The Cutlers loaned their car to Shean and Kristin so the couple could drive to Challis, take care of business and stay at a local motel to rest up.
Jamie Cutler said she saw the plane coming in for a silent landing. “Look, Preslie, there’s an airplane,” she told her daughter. “That’s not right.” Half-jokingly, Jamie asked husband Preston if he’d hired a crop duster.
Jamie lost sight of the plane as it dropped below some trees, then saw it roll to a stop. From where she was, it looked like the plane had stopped in a kiddie pool in her yard.
Preslie thought the whole thing was awesome, her mother said, since her new friend Kylee got to spend the night.
Shean said he appreciates the Cutlers for their hospitality and his fellow pilots for relaying his mayday radio message to authorities. The emergency system worked like clockwork, he said.
The Custer County Sheriff’s Office got the call from air traffic controllers at the Bullhead City airport about 12:07 p.m., Deputy Levi Maydole said, and started looking for the airplane immediately. They called Thompson Creek Mine officials, who fortunately hadn’t seen the Merwin’s plane go down near the mine.
At 12:48 p.m., the sheriff’s office got a call from the Cutlers. “They were pretty shaken, but down safely and happy to have that hayfield where it was,” Maydole said.
The family is driving back to the Hamilton area today to reassure family members that they’re all OK, Shean and Kristin told The Messenger. They’re not yet sure how they’ll get back to Bullhead City, where Shean is a flight instructor for Sheble Aviation. It will be awhile before the plane flies again. It’s sitting on the Cutler’s lawn, next to the driveway. The plane will be put on a flatbed trailer and hauled to the Challis airport when a new engine arrives.
Training
Both Shean, 39, and Kristin are glider pilots and Shean said he has more than 15,000 hours of flying experience gained over 30 years.
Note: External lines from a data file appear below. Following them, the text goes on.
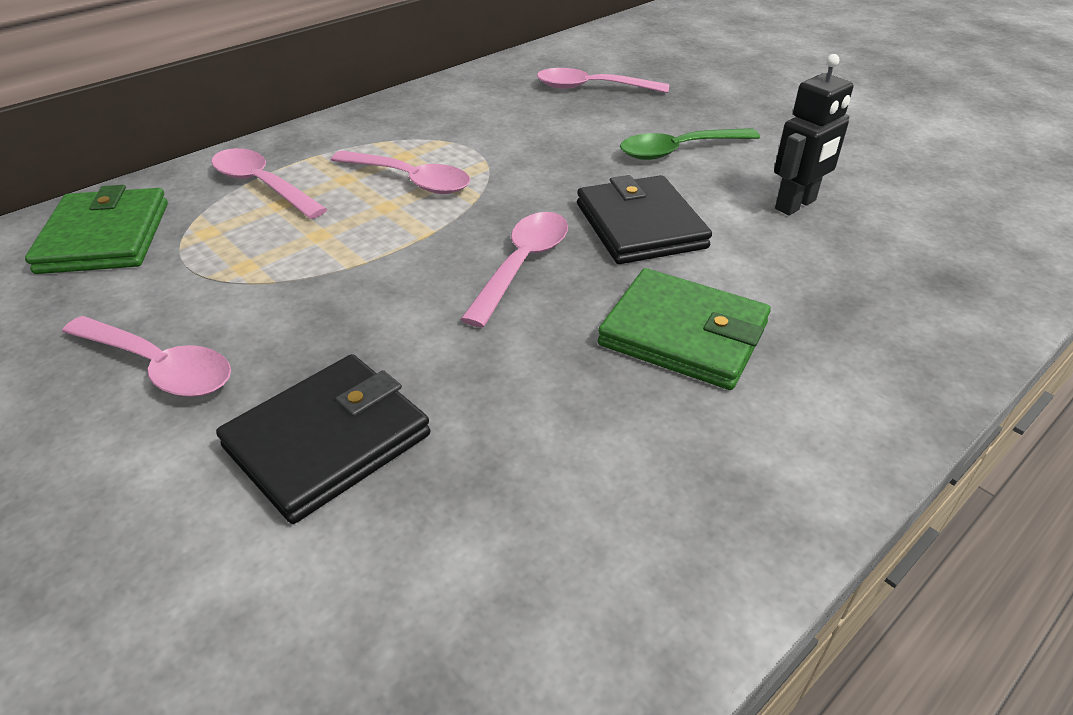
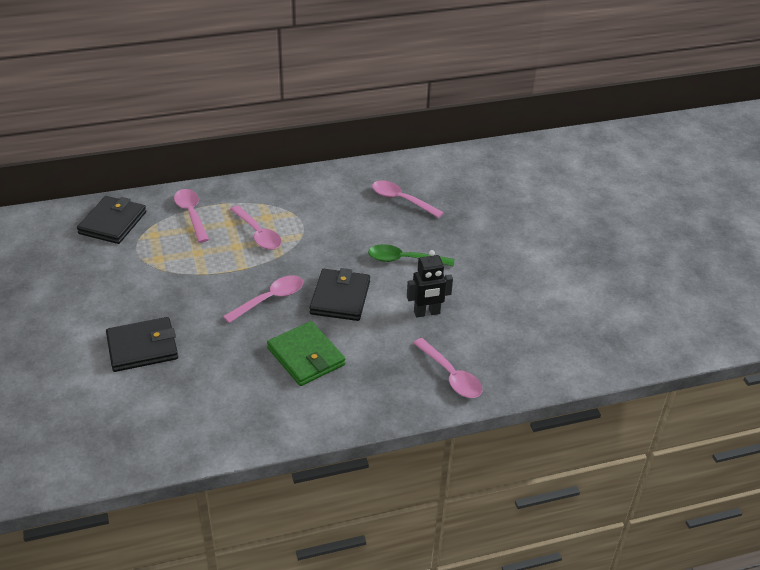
camera: 25 degrees right, 0 degrees up
green wallet [25,185,168,274] -> black wallet [77,196,146,244]
pink spoon [62,316,231,397] -> pink spoon moved to [413,338,483,398]

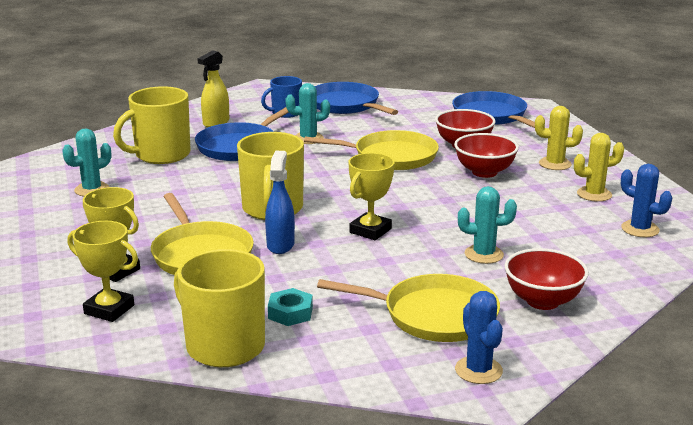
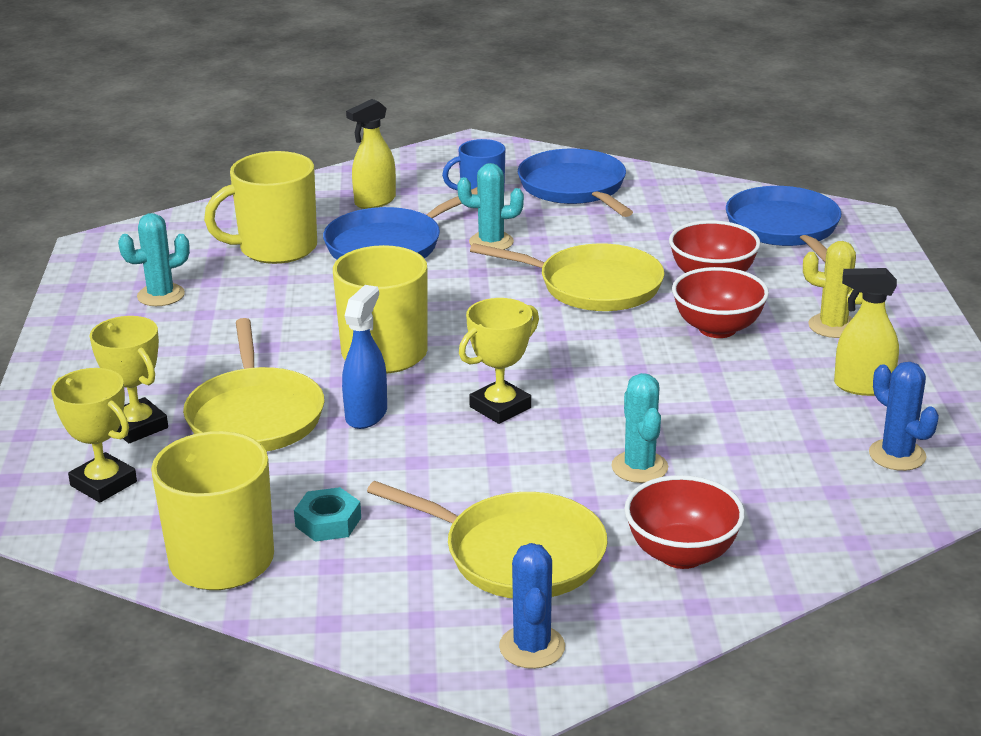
camera: 15 degrees right, 5 degrees up
turquoise cactus [458,186,517,264] -> turquoise cactus turned 60 degrees clockwise [611,373,668,483]
yellow cactus [574,133,624,202] -> yellow spray bottle [834,268,899,396]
He’s flown in the Idaho and Montana backcountry and has instructed students in flying single- and multi-engine airplanes, seaplanes and gliders.
So, when the engine quit, nobody panicked. Training took over as he glided and looked for the best landing spot. “I did what I tell my students,” Shean said. “Fly the airplane.” The Mooney doesn’t glide as well as a sailplane, but Shean was still able to catch enough updrafts. It was the last shot he had, since the Salmon River canyon narrows downstream of the Cutler ranch and the Bayhorse Bridge. “Good training pays off,” the pilot said.
“We just had to make some new friends,” Shean said, jokingly. “We thought we’d drop in on the Cutlers.”
“You could have called ahead,” Jamie Cutler replied.
“We made some new friends, so we’ll definitely come back” to visit the Cutlers under better circumstances, Shean said.